3. German Shepherds always happy to see you, whether it’s been all day or 10 minutes … but I guess that can also be said of most dogs. However, Sophie can also be very in tune with my feelings and will definitely act accordingly. She also firmly believes she is a lap-dog and works hard to make me a believer too
4. German Shepherds are working dogs and happiest when they have a job to do. Right now Sophie loves her training and wants to please me. One afternoon, we were working on the “Place” command and she had real trouble getting up on a high narrow brick wall. It was not easy, because it was too high to step up onto and she could not see the top to well. She had to jump up and land on a rather small area. She failed several times and become despondent when she simply could not seem to do it. It was clear we could not leave her like that! So our trainer Taylor, with Off Leash K9 dog training, and I worked maybe another 30 minutes getting her to succeed at that task. She lit up like a little kid when she succeeded … after that, we just couldn’t keep her off that wall. I am going to have to find more work for her. I am looking at agility training and getting her a backpack for hiking. Taylor, by the way, is a great dog trainer!

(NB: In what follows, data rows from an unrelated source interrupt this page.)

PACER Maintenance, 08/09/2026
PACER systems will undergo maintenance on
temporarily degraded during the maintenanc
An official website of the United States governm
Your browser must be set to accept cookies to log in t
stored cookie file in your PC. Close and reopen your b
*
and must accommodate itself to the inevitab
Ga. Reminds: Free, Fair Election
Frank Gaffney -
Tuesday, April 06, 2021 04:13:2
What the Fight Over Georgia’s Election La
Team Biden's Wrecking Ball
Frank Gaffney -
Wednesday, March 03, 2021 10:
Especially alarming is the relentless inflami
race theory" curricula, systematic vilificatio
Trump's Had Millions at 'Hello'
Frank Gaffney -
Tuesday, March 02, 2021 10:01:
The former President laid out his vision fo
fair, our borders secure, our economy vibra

5. German Shepherds are very communicative. Sophie doesn’t really bark for barking’s sake, but she certainly does talk to me. She tries to tell me what she wants or needs! Sometimes she even smarts off a bit (we are working on that as well).
6. German Shepherds are always ready to accompany you wherever you go. They are truly a companion dog and with training, really know how to be well behaved in public.
7. German Shepherds want to be first in your life and will work hard to make sure you never have a quiet moment to yourself. They want to be where you are at all times. Even while running and playing at the dog park, Sophie will keep tabs on where I am at all times (must be that herding instinct!).
8. German Shepherds really do shed a lot … and, by George, I do mean a lot! However, I soon discovered, upon recommendation by few folks at the local dog park, that the Furminator is a godsend to German Shepherd owners!
9. Yes, German Shepherds can certainly be fierce and protective, but they are also big lovable, fun-loving playmates when it comes to family, friends and even other family pets.
10. German Shepherds love water almost as much as they love their people. Sophie loves swimming in Jordan Lake, splashing in puddles and running around in the rain (not my favorite thing to do … but hey). She even tries to climb into the shower with me (we are also working on that). Sometimes when it gets too quiet and I wonder what she is up to, I find her laying in the bathtub gazing up longingly at the shower nozzle.